Underlying earnings before interest, tax, depreciation and amortisation is expected to be between $9 million and $10 million in the year ending March 31, down from a previous forecast of $15.4 million, the Auckland-based company said in a statement. Rakon reported underlying ebitda of $15.4 million in 2015. The shares fell 2 cents to 28 cents.
"Previously it was expected that investment in infrastructure would resume in the second half of the current financial year, however latest forecasts from the market now indicate this is likely to be delayed further," Rakon said. The company "remains confident that the continued growth in data usage and internet connectivity will force network operators to upgrade their infrastructure in order to maintain network service levels and market share."
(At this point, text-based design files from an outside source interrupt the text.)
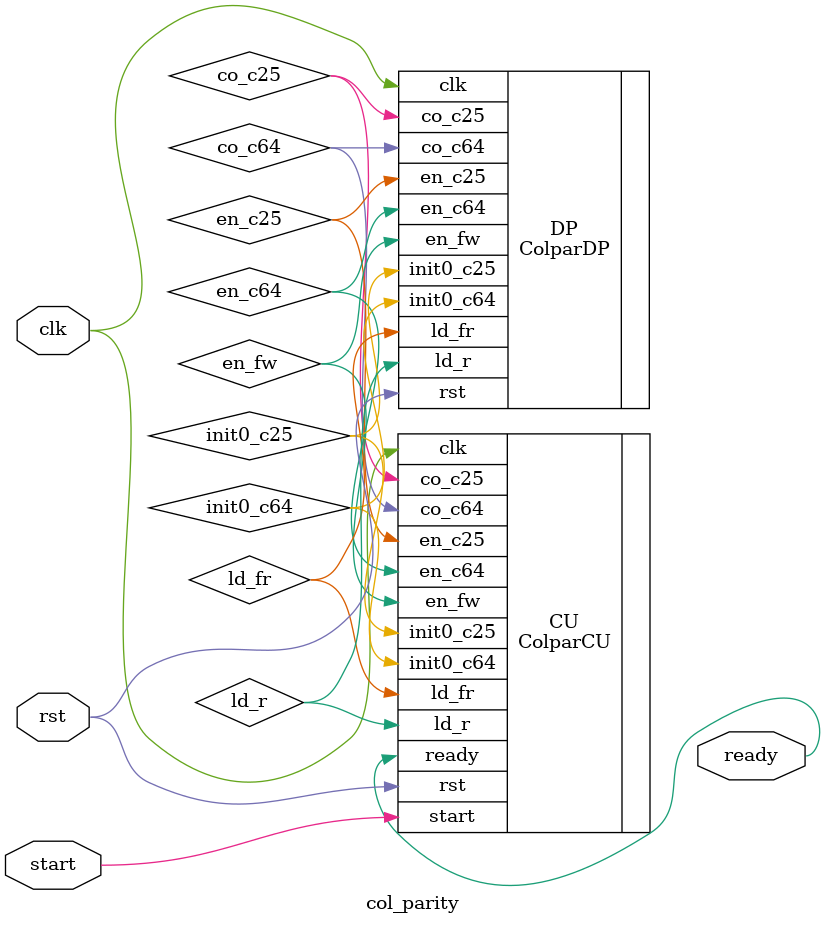
<source format=v>
`timescale 1ns/1ns
module col_parity(clk, rst, start, ready);
	
	input clk;
	input rst;
	input start;
	//input [0:24] in_mem [0:63];
	output ready;
	//output [0:24] out_mem [0:63];
	
	wire ld_fr, ld_r, en_fw, init0_c64, init0_c25, en_c64, en_c25, co_c64, co_c25;
	
	ColparDP DP(
	           .clk(clk), 
	           .rst(rst),
	           .ld_fr(ld_fr), 
	           .ld_r(ld_r),
	           .en_fw(en_fw),
	           .init0_c64(init0_c64),
	           .init0_c25(init0_c25),
	           .en_c64(en_c64),
	           .en_c25(en_c25),
	           .co_c64(co_c64),
	           .co_c25(co_c25)
	           );
	
	ColparCU CU(
	             .clk(clk), 
	             .rst(rst), 
	             .start(start), 
	             .co_c64(co_c64),
	             .co_c25(co_c25),
	             .ld_fr(ld_fr), 
	             .ld_r(ld_r),
	             .en_fw(en_fw),
	             .init0_c64(init0_c64),
	             .init0_c25(init0_c25),
	             .en_c64(en_c64),
	             .en_c25(en_c25),
	             .ready(ready)
	             );
	             
endmodule

</source>
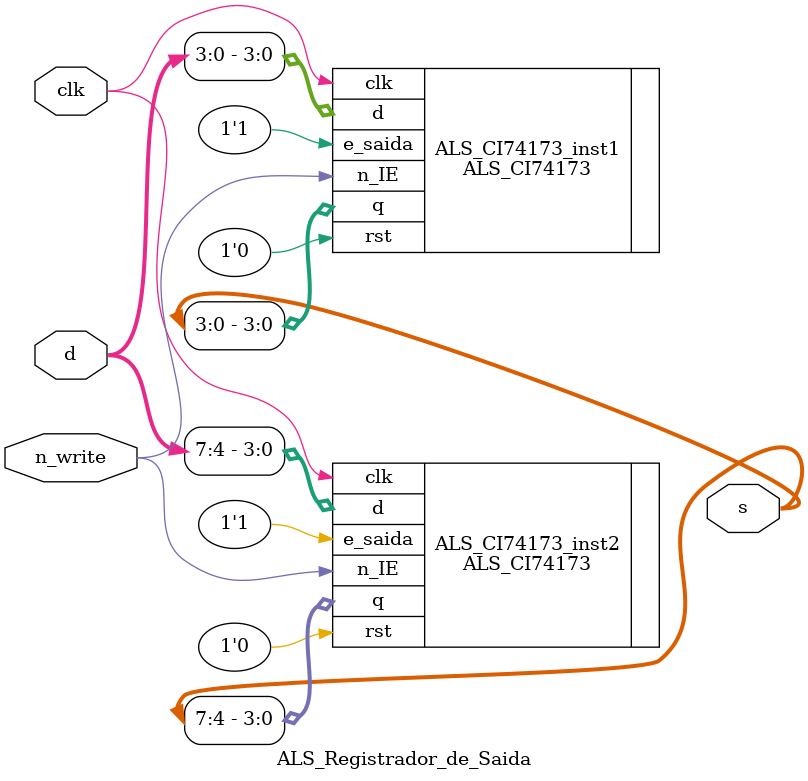
<source format=v>
module ALS_Registrador_de_Saida (
  input [7:0] d,
  input clk,
  input n_write,
  output [7:0] s
);
  
  ALS_CI74173 ALS_CI74173_inst1 (
    .d(d[3:0]),
    .clk(clk),
    .rst(1'b0),
    .n_IE(n_write),
    .e_saida(1'b1),
    .q(s[3:0])
  );

  ALS_CI74173 ALS_CI74173_inst2 (
    .d(d[7:4]),
    .clk(clk),
    .rst(1'b0),
    .n_IE(n_write),
    .e_saida(1'b1),
    .q(s[7:4])
  );
endmodule 

</source>
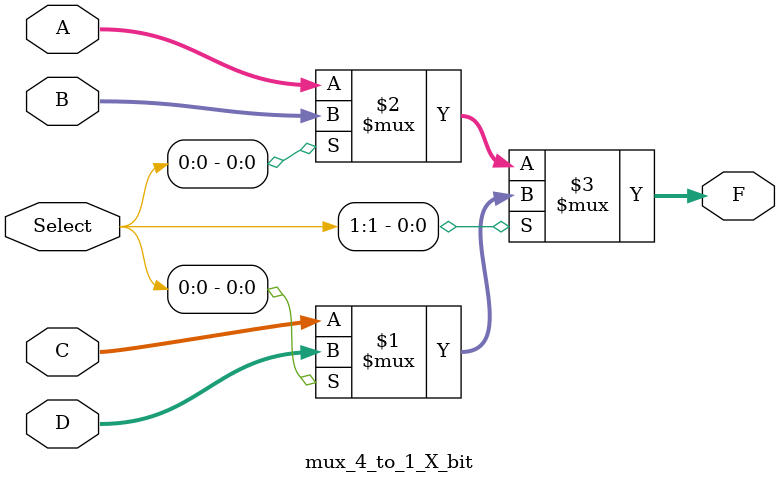
<source format=sv>
module mux_4_to_1_X_bit
	#(parameter width = 16) (
	input logic [width-1:0] A, B, C, D,
	input logic [1:0] Select,
	
	output logic [width-1:0] F
);
	assign F = Select[1] ? (Select[0] ? D : C) : (Select[0] ? B : A);
endmodule
</source>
The company has been exiting the smart wireless device market, which didn't deliver big enough margins, to focus on the burgeoning telecommunications sector, and has shifted manufacturing from the UK and France to New Zealand and India as part of restructuring to reduce its global workforce by 45 percent and slash its operating costs.
Chief executive Brent Robinson said Rakon was still improving its operational efficiencies, and reiterated his optimism about the Internet of Things - shorthand for machine-to-machine connectivity - and the opportunities it will provide the company.
"We expect to be able to provide a further update of our plans in this area during the first quarter of the year," he said.